Viewpoint | 13 Feb 2020

Smart bins and plain speaking

Guy Matthews, Head of Public Sector for Vodafone Business UK, explains his role and extols the virtues of plain English and smart bins.

As Head of Public Sector for Vodafone UK, I look after Vodafone’s relationships with local government, the National Health Service, the police and firefighters – known as “blue light” services – education, housing and charities.

It’s a vast and diverse sector employing more than five million people and spending more than £300bn a year. There are 418 local authorities, 206 NHS Trusts and 105 blue light organisations. So there’s no one call we can make to talk to the NHS at large; companies like Vodafone must invest the time and resource to developing 206 individual, local relationships.

That’s a lot of travelling up and down the country and a lot of conversations. And during those conversations I try very hard to unleash my inner Chrissie Mayer OBE. She is the wonderful woman who founded The Plain English Campaign, which recently celebrated its 40th anniversary.

Because it’s a cringe-worthy mistake to bounce up and down like Tigger in Winnie-the-Pooh extolling the virtues of “IoT” or “digital transformation” if no-one really knows what you’re talking about. I know this from painful personal experience.

Simplicity and convenience are what our customers most want and deserve. They shouldn’t feel bamboozled by tech companies speaking gobbledegook. Their world is complex enough.

Rubbish economics

Which is why I love bins. Smart bins.

Sensors on the underside of municipal bin lids record how full the bins are. So the bin lorries visit only bins that are full. Simple.

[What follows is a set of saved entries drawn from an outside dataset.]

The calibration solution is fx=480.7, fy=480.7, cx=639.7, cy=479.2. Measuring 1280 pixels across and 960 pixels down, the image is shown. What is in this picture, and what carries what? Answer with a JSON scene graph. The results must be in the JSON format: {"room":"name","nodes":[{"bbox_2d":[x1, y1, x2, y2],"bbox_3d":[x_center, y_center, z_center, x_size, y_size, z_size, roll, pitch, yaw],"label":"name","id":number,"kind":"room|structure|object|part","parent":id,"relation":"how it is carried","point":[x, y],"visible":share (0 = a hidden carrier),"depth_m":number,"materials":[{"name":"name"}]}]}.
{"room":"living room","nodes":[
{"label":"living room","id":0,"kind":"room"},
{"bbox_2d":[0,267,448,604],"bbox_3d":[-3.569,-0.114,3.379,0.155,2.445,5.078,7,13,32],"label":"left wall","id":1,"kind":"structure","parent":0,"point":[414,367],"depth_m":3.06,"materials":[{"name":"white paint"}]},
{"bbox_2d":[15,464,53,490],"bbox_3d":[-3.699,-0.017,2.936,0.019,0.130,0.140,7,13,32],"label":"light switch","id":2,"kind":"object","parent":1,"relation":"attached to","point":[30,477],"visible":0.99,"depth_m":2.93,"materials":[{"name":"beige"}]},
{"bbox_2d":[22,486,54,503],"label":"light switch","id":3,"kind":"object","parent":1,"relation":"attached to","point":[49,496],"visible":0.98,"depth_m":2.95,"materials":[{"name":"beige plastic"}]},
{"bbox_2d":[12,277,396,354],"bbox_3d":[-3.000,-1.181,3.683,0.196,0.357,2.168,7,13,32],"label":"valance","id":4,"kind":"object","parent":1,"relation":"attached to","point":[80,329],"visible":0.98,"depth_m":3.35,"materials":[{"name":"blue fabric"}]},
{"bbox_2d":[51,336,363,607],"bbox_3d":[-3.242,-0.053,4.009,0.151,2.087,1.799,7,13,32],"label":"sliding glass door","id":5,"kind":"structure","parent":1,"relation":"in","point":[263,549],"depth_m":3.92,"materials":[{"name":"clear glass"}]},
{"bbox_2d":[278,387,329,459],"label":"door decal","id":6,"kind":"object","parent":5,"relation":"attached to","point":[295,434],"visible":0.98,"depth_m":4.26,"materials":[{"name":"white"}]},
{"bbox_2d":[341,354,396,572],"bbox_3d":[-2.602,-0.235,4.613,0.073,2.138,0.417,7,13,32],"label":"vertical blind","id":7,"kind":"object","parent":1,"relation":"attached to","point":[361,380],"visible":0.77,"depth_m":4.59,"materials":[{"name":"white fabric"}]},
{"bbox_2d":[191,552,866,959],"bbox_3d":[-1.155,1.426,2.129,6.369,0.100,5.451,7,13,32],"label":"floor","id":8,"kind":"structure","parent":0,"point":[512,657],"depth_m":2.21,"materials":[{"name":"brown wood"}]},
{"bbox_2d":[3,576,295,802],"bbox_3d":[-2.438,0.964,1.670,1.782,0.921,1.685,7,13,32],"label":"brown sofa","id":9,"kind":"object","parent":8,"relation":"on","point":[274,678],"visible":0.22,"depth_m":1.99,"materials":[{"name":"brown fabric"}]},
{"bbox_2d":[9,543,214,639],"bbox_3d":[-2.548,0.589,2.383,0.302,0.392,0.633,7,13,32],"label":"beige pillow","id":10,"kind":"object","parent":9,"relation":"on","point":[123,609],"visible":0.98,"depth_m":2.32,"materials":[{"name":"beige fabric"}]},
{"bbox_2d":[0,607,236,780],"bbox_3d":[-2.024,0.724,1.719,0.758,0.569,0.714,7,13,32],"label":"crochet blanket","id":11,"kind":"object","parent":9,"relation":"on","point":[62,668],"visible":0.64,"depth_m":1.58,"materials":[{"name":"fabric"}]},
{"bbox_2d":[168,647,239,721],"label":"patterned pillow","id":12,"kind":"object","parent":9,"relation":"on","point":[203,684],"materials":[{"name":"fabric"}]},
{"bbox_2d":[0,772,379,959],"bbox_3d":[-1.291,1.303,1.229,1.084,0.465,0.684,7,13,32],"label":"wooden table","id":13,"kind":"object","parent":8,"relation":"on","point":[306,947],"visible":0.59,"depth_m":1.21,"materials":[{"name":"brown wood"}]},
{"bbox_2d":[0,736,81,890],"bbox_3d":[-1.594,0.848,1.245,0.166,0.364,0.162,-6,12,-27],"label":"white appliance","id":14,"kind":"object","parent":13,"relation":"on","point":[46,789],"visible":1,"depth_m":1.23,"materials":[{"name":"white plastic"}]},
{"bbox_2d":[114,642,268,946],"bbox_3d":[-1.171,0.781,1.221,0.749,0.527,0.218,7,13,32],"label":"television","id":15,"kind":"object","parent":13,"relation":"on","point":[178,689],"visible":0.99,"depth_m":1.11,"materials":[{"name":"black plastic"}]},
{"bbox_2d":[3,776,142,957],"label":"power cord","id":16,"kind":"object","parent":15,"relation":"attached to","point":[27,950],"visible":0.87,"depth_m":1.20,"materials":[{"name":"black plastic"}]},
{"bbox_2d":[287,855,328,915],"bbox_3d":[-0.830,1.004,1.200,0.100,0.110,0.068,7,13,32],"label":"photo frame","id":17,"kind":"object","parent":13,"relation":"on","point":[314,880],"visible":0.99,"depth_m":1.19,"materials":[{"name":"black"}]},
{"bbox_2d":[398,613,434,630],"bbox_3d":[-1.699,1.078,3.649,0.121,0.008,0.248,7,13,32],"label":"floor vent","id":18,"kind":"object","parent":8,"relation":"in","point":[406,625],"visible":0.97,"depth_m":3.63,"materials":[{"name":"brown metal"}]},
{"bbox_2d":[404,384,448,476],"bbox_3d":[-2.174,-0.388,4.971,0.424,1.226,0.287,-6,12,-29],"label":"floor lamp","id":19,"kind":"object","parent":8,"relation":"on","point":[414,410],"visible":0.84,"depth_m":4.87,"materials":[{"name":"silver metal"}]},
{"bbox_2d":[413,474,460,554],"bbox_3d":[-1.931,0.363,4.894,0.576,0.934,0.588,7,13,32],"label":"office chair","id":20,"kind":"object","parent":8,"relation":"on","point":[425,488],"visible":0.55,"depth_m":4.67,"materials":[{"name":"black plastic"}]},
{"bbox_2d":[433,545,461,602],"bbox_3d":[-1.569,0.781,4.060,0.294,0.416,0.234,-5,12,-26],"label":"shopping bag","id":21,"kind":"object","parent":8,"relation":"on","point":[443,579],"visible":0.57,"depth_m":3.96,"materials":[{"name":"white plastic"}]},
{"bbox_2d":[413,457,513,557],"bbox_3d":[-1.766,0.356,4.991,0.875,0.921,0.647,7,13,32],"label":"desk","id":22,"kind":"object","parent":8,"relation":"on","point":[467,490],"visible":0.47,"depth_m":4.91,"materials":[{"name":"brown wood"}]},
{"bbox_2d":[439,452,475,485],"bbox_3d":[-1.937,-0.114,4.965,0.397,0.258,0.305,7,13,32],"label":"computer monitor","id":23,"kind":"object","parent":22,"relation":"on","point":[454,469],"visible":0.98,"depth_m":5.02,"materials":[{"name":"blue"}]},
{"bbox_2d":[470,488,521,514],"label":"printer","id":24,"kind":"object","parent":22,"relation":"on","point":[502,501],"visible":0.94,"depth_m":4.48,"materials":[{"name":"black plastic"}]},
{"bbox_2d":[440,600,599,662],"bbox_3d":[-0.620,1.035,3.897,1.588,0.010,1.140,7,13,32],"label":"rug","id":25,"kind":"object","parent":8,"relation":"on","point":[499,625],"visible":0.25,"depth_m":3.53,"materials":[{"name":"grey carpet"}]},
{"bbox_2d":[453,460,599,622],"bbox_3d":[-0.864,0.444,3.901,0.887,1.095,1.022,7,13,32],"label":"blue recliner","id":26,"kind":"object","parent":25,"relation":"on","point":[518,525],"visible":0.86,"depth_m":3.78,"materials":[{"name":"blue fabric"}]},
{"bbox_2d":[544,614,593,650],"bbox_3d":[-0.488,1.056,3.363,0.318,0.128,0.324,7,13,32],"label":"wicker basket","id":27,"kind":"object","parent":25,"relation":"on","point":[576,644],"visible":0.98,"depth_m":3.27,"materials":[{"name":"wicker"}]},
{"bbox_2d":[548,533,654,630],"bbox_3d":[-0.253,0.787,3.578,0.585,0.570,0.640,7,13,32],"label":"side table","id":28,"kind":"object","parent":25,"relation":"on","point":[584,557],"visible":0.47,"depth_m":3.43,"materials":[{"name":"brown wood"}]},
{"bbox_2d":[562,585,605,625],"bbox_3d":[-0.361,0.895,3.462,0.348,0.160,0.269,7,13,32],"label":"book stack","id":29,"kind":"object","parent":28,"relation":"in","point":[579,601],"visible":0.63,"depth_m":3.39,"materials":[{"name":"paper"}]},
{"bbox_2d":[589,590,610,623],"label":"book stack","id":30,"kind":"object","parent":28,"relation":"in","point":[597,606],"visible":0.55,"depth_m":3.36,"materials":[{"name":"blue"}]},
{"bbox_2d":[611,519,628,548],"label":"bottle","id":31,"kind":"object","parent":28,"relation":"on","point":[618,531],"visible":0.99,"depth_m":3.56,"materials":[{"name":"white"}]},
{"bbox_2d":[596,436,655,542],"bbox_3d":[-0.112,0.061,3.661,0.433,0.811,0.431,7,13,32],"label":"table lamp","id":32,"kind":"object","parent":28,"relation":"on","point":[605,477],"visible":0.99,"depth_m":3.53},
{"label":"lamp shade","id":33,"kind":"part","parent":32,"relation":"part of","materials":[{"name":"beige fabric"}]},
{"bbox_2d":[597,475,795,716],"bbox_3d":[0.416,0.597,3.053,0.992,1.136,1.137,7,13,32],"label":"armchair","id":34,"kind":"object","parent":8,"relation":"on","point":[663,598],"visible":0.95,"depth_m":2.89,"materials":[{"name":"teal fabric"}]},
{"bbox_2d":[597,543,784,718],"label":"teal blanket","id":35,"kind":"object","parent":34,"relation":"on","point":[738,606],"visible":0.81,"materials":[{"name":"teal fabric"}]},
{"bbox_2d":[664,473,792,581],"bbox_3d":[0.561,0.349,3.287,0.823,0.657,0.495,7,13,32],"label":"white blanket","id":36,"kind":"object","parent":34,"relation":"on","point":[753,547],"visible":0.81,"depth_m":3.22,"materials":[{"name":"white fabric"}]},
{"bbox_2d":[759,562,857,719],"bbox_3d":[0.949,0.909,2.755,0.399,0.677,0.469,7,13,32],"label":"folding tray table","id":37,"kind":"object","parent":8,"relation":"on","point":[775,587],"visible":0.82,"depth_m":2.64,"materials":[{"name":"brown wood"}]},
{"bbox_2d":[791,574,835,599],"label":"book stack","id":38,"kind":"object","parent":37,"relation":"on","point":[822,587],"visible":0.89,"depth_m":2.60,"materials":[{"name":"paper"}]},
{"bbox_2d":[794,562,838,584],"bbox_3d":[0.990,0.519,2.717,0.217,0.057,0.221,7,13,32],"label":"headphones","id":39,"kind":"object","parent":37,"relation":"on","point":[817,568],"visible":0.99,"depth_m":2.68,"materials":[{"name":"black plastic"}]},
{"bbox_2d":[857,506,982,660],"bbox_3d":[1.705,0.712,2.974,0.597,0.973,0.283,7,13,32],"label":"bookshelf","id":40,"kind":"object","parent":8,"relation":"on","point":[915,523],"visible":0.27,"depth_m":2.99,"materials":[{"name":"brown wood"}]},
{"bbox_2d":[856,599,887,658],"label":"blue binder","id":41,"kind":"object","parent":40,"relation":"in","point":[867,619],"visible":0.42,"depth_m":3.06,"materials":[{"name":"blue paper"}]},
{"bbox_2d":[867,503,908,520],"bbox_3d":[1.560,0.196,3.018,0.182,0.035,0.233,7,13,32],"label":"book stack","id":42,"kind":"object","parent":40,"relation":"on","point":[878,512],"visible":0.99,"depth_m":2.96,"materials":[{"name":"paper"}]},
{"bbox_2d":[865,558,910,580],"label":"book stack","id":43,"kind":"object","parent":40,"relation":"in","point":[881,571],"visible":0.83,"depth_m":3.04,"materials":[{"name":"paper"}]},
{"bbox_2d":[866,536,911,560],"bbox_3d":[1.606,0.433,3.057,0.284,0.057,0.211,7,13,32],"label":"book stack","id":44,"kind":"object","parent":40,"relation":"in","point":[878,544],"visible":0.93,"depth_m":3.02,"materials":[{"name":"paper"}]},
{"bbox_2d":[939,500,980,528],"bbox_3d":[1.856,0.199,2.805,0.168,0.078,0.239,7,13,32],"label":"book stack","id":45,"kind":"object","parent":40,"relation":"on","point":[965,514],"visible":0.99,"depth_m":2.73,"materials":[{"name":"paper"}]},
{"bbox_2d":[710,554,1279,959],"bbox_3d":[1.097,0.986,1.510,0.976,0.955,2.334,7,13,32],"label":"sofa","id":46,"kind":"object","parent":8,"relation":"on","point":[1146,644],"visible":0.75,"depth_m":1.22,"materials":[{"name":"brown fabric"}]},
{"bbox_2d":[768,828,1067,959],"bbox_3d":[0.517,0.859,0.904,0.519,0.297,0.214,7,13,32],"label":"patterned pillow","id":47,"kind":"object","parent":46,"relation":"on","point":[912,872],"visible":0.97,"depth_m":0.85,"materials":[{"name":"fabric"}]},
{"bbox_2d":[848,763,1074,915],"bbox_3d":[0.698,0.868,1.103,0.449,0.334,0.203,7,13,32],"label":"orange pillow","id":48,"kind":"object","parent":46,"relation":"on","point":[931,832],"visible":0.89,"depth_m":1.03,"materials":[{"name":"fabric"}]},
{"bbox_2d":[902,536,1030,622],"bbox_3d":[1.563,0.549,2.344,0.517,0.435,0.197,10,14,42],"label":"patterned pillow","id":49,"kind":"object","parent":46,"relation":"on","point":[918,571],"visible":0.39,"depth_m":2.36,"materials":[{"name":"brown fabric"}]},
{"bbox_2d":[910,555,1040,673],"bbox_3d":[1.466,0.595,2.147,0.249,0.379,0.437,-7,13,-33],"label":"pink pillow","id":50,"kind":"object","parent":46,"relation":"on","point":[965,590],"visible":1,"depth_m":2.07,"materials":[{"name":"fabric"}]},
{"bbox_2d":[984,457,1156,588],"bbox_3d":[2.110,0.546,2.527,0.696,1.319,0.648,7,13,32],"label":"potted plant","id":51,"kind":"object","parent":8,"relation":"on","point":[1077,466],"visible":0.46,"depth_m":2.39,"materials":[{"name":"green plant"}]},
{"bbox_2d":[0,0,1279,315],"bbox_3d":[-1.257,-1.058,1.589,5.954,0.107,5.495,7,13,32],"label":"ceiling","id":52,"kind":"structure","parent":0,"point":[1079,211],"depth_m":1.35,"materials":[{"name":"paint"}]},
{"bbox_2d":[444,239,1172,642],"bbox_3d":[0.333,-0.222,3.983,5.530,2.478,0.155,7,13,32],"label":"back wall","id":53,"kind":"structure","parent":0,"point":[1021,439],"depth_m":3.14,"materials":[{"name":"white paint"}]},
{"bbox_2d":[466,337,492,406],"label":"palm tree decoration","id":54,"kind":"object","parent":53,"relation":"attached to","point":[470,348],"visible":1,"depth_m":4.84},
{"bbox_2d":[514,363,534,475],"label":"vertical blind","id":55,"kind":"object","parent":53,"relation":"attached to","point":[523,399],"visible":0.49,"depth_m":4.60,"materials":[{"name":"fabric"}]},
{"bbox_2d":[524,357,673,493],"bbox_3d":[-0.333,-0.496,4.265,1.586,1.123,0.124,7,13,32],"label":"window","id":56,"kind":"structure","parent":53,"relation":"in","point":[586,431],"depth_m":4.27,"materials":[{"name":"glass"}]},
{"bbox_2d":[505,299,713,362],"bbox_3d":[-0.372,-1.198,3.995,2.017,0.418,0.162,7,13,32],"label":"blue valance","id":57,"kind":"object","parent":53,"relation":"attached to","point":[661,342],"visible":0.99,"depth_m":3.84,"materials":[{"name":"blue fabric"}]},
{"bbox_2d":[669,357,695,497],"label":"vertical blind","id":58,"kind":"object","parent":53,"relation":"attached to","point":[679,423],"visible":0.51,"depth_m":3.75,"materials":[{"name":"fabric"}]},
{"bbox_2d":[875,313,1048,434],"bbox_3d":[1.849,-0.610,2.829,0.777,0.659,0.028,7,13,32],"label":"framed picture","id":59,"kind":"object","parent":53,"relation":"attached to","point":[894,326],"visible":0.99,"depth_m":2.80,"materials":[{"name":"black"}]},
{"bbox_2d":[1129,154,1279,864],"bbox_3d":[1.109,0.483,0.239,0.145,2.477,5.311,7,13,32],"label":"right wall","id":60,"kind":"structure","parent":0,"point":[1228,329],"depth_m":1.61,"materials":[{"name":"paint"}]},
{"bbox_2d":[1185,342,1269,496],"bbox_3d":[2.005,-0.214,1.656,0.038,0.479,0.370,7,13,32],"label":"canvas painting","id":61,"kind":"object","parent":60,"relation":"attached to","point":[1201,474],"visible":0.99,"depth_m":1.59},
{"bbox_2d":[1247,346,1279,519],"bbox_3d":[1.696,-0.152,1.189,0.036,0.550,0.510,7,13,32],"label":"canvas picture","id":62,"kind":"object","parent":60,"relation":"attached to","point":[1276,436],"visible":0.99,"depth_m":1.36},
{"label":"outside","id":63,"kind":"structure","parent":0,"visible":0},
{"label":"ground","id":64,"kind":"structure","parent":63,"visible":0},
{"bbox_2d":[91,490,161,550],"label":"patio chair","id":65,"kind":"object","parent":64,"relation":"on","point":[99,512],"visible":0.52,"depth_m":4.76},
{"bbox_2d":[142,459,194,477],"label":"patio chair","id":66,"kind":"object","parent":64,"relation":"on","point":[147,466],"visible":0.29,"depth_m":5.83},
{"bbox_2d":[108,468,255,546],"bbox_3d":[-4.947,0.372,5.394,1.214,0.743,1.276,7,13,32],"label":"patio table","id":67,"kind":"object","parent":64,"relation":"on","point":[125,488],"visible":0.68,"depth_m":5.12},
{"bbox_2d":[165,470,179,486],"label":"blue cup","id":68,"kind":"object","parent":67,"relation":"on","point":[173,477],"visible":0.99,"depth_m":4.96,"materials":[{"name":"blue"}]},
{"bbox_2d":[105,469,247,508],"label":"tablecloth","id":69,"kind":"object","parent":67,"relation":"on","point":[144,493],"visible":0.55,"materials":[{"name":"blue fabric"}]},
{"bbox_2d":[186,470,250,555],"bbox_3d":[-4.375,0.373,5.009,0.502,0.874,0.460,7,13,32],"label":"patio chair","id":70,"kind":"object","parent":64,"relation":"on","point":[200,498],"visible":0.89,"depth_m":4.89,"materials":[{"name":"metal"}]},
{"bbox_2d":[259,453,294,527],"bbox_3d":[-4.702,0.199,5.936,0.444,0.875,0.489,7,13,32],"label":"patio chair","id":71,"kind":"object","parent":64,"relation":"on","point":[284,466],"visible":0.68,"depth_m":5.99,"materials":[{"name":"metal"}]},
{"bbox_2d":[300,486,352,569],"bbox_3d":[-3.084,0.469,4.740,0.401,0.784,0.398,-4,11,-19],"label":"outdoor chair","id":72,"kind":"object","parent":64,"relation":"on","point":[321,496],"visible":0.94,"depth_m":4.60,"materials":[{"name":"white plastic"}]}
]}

Easy to explain. No jargon. Newcastle City Council has reduced the number of bin visits by 700 a day, allowing resources to be reallocated to other services.

This is also good for the environment. A litter bin collected once a week generates 141Kg of carbon dioxide (CO2) annually through the transport needed to empty it. So Newcastle has managed to halve its CO2 emissions simply by using bin sensor technology.

Let’s do some maths.

There are nearly 570,000 litter bins in the UK. Assuming they are emptied once a week, that generates more than 80,000 tonnes of CO2 a year. If every council replicated Newcastle’s smart bin policy, we’d reduce annual CO2 emissions by 40,000 tonnes. That’s like taking 7,600 cars off the road.

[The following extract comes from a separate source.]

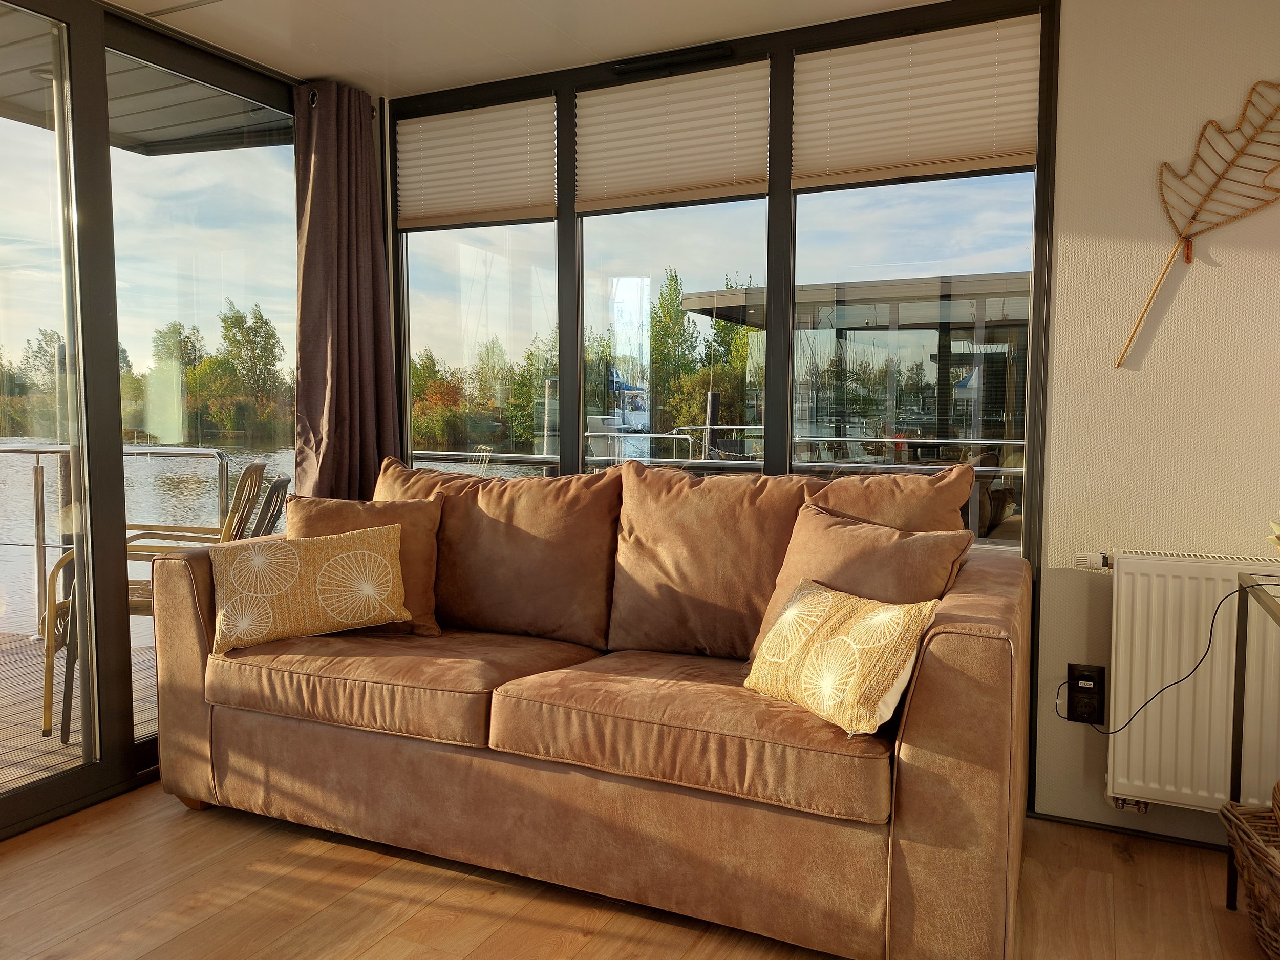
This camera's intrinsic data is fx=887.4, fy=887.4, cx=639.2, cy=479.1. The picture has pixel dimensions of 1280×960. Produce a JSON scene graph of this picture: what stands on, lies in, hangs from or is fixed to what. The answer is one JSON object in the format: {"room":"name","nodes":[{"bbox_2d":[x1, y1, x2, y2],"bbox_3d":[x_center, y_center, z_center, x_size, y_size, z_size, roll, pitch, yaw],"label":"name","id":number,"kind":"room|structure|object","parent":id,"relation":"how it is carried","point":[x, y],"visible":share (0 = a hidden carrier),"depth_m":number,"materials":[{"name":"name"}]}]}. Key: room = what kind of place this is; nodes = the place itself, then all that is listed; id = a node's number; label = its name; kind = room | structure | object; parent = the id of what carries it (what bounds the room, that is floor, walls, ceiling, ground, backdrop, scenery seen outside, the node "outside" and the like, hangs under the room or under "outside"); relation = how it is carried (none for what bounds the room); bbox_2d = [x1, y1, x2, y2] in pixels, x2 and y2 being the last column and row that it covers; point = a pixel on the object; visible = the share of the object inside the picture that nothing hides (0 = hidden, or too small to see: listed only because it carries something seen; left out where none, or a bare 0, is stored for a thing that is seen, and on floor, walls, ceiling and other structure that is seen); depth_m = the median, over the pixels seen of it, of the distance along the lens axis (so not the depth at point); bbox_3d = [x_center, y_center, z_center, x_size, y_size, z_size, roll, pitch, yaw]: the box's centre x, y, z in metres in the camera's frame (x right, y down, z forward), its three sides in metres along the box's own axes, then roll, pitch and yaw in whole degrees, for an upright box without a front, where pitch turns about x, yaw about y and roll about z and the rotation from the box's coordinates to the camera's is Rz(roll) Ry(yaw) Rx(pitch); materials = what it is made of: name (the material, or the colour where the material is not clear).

So when we’re talking to all our customers about all the wonderful things we can do for them – from unified communications to internet of things connectivity, cloud hosting to data analytics – we won’t baffle them with tech speak. We’ll show how our technology can improve their working lives in simple, practical terms.

My goal is to do Chrissie Mayer proud and win an OBE for services to plain English…in tech communications.